- [Tugas] Pilih dan salin setiap baris dalam entri di bawah yang memuat kata "nominal". Huruf besar dan huruf kecil dibedakan.

━━ Cuplikan Data

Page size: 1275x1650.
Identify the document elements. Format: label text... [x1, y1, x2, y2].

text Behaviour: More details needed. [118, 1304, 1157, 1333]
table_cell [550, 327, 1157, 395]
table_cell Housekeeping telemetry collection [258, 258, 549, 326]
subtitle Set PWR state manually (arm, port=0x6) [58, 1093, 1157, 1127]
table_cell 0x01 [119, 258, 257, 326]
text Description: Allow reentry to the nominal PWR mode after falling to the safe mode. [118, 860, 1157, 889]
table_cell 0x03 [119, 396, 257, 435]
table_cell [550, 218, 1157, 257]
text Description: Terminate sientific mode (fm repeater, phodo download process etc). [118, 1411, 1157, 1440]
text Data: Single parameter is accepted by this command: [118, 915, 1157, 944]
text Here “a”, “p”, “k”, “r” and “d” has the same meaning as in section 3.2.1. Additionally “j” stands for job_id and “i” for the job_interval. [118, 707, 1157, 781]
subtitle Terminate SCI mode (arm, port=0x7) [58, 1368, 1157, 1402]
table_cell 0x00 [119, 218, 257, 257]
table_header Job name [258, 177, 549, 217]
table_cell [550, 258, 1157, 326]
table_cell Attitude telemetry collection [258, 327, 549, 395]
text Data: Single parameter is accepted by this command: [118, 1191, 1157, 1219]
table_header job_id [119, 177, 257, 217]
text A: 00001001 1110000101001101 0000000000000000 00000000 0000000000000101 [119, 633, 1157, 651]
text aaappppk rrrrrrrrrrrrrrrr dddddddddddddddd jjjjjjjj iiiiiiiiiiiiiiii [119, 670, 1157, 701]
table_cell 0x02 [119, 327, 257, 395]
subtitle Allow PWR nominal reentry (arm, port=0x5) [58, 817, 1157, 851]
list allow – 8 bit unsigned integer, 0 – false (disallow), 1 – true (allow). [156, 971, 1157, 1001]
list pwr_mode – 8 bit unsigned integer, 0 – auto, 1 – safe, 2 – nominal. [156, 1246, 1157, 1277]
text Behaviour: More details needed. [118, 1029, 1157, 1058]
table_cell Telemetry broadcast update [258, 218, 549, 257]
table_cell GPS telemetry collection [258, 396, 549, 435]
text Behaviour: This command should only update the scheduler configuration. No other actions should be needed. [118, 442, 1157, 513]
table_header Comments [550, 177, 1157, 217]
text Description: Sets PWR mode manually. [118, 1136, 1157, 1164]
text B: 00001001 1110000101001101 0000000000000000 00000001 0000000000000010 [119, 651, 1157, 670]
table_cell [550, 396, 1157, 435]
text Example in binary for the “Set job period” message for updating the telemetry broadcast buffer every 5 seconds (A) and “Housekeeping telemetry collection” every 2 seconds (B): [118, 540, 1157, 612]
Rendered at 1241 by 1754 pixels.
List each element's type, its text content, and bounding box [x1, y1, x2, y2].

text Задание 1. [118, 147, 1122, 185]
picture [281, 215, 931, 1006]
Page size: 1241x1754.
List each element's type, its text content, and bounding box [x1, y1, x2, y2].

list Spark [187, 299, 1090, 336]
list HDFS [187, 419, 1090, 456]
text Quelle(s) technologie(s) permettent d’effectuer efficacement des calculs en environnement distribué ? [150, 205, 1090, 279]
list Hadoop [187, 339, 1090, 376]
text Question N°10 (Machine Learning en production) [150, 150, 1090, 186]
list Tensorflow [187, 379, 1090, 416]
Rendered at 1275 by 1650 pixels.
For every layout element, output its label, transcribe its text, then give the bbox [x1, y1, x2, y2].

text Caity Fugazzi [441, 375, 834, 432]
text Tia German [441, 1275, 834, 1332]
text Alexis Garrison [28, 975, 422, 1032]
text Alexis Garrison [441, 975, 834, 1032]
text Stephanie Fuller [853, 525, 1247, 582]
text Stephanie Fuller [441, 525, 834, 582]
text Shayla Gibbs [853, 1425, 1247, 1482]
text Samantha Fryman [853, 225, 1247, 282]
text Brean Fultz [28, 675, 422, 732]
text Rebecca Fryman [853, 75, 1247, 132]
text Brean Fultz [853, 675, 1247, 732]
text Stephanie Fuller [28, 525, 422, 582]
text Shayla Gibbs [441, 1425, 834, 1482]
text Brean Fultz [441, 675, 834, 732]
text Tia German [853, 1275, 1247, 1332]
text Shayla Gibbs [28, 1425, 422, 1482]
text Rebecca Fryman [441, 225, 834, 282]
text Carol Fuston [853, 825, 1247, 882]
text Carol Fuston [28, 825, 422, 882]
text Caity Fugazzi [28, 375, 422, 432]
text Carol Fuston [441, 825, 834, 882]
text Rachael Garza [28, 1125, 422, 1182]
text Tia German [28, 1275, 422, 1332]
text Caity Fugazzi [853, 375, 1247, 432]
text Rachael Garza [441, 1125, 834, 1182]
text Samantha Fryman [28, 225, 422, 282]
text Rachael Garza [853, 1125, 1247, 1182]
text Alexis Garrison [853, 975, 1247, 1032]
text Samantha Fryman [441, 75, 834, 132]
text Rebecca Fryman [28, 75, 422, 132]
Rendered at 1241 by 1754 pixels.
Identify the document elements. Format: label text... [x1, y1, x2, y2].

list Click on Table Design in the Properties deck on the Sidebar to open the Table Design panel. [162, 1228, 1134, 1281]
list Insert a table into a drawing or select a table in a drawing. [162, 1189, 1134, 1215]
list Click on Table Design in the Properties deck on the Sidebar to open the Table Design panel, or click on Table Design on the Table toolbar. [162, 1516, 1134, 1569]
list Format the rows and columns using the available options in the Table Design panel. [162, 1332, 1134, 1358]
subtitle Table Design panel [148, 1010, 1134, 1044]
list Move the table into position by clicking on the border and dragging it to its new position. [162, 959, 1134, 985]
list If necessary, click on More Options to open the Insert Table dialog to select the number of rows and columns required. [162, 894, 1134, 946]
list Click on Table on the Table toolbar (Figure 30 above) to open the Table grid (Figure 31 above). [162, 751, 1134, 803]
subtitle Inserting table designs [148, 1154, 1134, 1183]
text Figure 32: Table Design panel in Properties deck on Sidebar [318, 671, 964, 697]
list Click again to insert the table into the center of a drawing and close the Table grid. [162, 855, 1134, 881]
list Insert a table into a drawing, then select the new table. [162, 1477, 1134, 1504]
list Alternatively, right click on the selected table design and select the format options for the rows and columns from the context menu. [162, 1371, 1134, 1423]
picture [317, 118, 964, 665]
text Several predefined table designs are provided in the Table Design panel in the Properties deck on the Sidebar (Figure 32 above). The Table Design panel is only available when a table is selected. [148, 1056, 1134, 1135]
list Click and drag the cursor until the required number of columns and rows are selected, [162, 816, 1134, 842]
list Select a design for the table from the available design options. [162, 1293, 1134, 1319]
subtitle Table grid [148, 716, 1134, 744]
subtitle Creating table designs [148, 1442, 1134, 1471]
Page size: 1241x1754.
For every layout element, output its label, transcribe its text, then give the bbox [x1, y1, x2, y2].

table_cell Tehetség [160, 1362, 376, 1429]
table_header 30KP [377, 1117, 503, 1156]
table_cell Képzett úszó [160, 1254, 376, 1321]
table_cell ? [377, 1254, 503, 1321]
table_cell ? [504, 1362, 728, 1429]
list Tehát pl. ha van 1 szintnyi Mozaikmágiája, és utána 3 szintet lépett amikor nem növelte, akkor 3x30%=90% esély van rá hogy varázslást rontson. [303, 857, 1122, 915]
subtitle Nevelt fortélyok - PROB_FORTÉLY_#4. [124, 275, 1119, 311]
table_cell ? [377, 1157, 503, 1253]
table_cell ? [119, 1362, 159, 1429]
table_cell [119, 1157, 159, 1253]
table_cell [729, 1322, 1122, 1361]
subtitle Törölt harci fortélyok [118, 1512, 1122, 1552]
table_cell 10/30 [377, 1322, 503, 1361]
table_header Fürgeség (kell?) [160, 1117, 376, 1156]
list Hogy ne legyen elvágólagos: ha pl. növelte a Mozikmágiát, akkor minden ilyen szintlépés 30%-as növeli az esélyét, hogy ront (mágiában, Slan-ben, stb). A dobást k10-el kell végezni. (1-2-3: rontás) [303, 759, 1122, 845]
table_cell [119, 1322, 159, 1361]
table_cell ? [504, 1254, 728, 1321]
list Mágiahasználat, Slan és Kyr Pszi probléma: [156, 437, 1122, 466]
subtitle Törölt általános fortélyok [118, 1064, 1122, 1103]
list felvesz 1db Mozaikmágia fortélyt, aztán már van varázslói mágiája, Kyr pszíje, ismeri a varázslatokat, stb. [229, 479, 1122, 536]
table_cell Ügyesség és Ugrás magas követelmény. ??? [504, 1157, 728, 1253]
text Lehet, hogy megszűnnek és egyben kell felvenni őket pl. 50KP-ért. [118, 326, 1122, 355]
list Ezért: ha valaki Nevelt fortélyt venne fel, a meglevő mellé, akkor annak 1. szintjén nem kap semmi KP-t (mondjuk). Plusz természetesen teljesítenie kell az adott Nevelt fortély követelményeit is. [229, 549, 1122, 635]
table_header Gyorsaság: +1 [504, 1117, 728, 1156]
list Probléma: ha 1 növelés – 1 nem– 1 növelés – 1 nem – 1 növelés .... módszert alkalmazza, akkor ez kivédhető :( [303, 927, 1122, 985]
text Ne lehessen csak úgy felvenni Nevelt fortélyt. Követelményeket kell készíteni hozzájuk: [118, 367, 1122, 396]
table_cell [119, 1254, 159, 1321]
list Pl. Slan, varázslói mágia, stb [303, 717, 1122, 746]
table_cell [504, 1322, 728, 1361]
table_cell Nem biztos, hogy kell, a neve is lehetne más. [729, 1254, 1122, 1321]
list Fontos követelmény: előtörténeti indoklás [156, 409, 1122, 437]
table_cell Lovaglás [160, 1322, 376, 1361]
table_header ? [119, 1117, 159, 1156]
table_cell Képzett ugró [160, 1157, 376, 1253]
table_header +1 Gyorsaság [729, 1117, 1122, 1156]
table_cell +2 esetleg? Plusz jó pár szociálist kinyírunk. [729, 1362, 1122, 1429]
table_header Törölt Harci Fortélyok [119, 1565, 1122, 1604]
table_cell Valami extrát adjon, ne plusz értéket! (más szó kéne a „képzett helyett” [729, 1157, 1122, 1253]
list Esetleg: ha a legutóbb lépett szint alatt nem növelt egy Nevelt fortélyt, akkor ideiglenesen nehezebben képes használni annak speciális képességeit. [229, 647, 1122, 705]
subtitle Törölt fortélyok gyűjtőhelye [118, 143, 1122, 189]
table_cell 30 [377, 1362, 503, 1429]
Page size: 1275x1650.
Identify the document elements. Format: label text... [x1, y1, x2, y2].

━━━━

- [Jawaban]
text Description: Allow reentry to the nominal PWR mode after falling to the safe mode. [118, 860, 1157, 889]
subtitle Allow PWR nominal reentry (arm, port=0x5) [58, 817, 1157, 851]
list pwr_mode – 8 bit unsigned integer, 0 – auto, 1 – safe, 2 – nominal. [156, 1246, 1157, 1277]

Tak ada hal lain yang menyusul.